Soon after Fort Sumter first came under fire, on the night of 20 April 1861, off Kabenda on the West African coast, sailors from the sloop-of-war USS Saratoga boarded the Boston-based Nightingale, a ten-year-old former tea clipper.
Earlier, the Nightingale had left Boston for Liverpool with a cargo of grain, bread, and barrel staves. Out of Liverpool with a largely foreign crew and a suspiciously light load of dry goods on board, the Nightingale sailed for West Africa. The Saratoga’s boarding party discovered some 950 slaves concealed below her decks.
Stripping the Saratoga’s complement to create the Nightingale’s prize crew, Captain Taylor ordered Lieutenant John Guthrie to sail the former slaver to New York via Monrovia, where the rescued Africans were to be delivered ashore. Guthrie succeeded. That done, he arrived in New York on 15 June, despite the deaths from fever of several crew members en route (sharply paring both deck watches), and delivered the ship and her documents to government officials on shore.
Anglo-American Cooperation
On 4 March 1861, the day President Abraham Lincoln was inaugurated, the U.S. Navy had eight ships deployed on antislavery patrol off West Africa: the sloops-of-war Constellation, Portsmouth, and Saratoga; the screw steamers San Jacinto, Mohican, Sumter, and Mystic; and the stores ship Relief. All together 95 guns and nearly 1,000 sailors. Of the Navy’s remaining five squadrons afloat, only the Home Squadron (12 ships, 187 guns, and almost 2,000 men) was larger.
The five squadrons deployed away from home waters would soon have their ships recalled to join blockading squadrons fighting the war at sea against the Confederacy. Responding to this recall, between late September and mid-November 1861, all of the Africa Squadron’s ships except the sloop Saratoga were off station and back in home waters. Soon the Saratoga was ordered home, too.
Reflecting this reality, on 7 June 1862, President Lincoln proclaimed a treaty negotiated by his Secretary of State in April and ratified in May between the United States and Great Britain for the suppression of the African slave trade. In a sharp break with decades of U.S. policy, the treaty provided that U.S. Navy and Royal Navy ships could henceforth visit and search merchant vessels of the other power at sea off Africa or off Cuba in the slave trade or fitted out for it, thus permitting the interdiction of slavers at sea in the hemisphere even while Americans fought each other to death over the root issue.
Sources
lan R. Booth, “The United States Africa Squadron 1843–1861,” Boston University Papers in African History, vol. 1, Jeffrey Butler, ed. (Boston: Boston University Press, 1964).
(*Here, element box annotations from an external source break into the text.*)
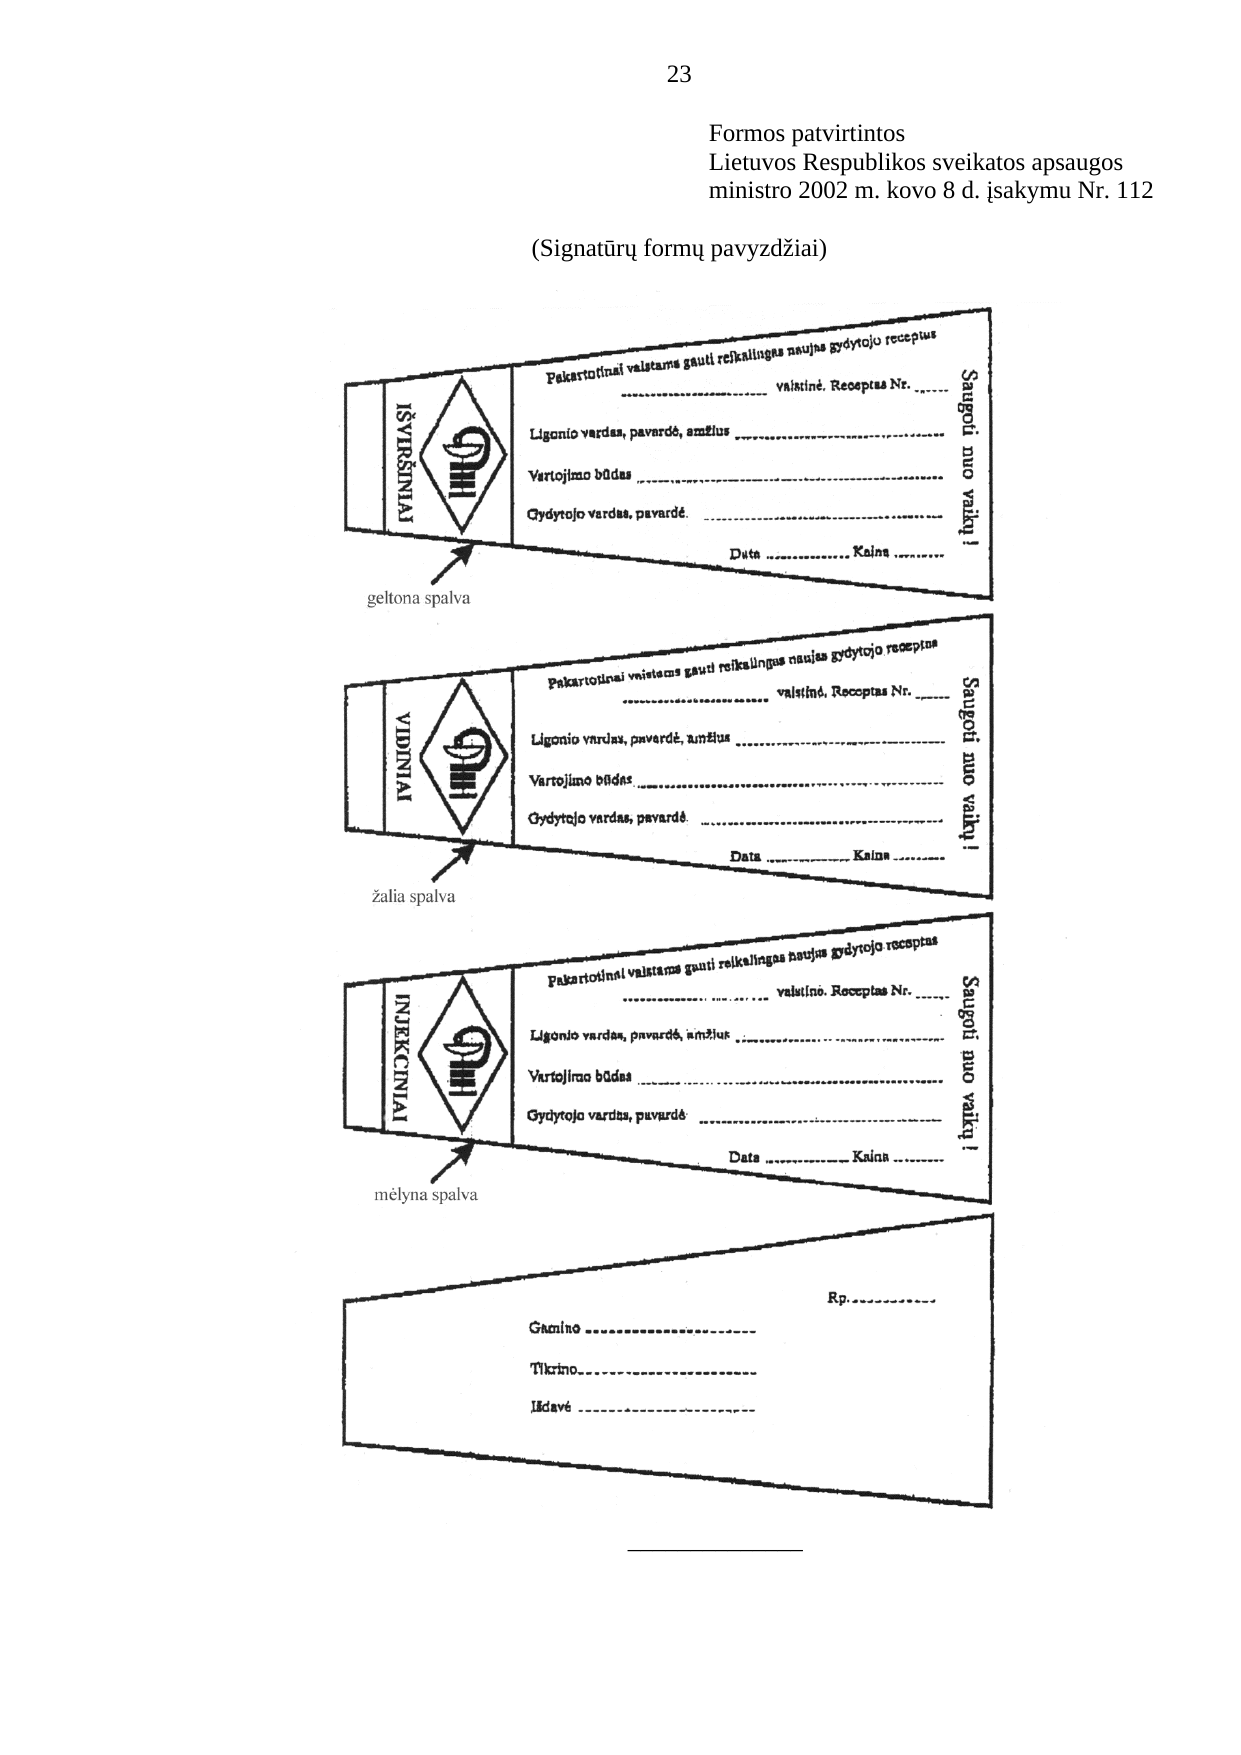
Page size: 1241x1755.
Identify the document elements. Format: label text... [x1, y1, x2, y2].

text ministro 2002 m. kovo 8 d. įsakymu Nr. 112 [177, 176, 1181, 204]
text ______________ [177, 1525, 1240, 1554]
text Lietuvos Respublikos sveikatos apsaugos [177, 147, 1181, 176]
text Formos patvirtintos [709, 118, 1181, 147]
text (Signatūrų formų pavyzdžiai) [177, 233, 1181, 262]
David Eltis and David Richardson, Atlas of the Transatlantic Slave Trade (New Haven, CT: Yale University Press, 2010).
House of Representatives, 53D Cong., 3d Sess., Mis. Doc. no. 58, ser. 1, vol. 50, xv–xvi, 11–14, 24.
Norman A. Howerton, “The U.S. Schooner Shark,” Oregon Historical Quarterly 40, no. 3 (September 1939), 288–91.
Zora Neale Hurston, Baracoon: the Story of the Last Black Cargo (New York: Amistad, 2018).
Ward M. McAfee, ed., Don F. Fehrenbacher, The Slaveholding Republic: An Account of the United States Government’s Relations to Slavery (New York: Oxford University Press, 2001).
Letters Sent to Naval Officers, and Letters Received from Commanders, Entries 6 and 520, RG 45, Collections of the Office of Naval Records Library, National Archives and Records Administration (hereafter NARA).
Log Books of U.S. Ships and Stations, Entry 118, RG 24, Records of the Bureau of Naval Personnel, NARA.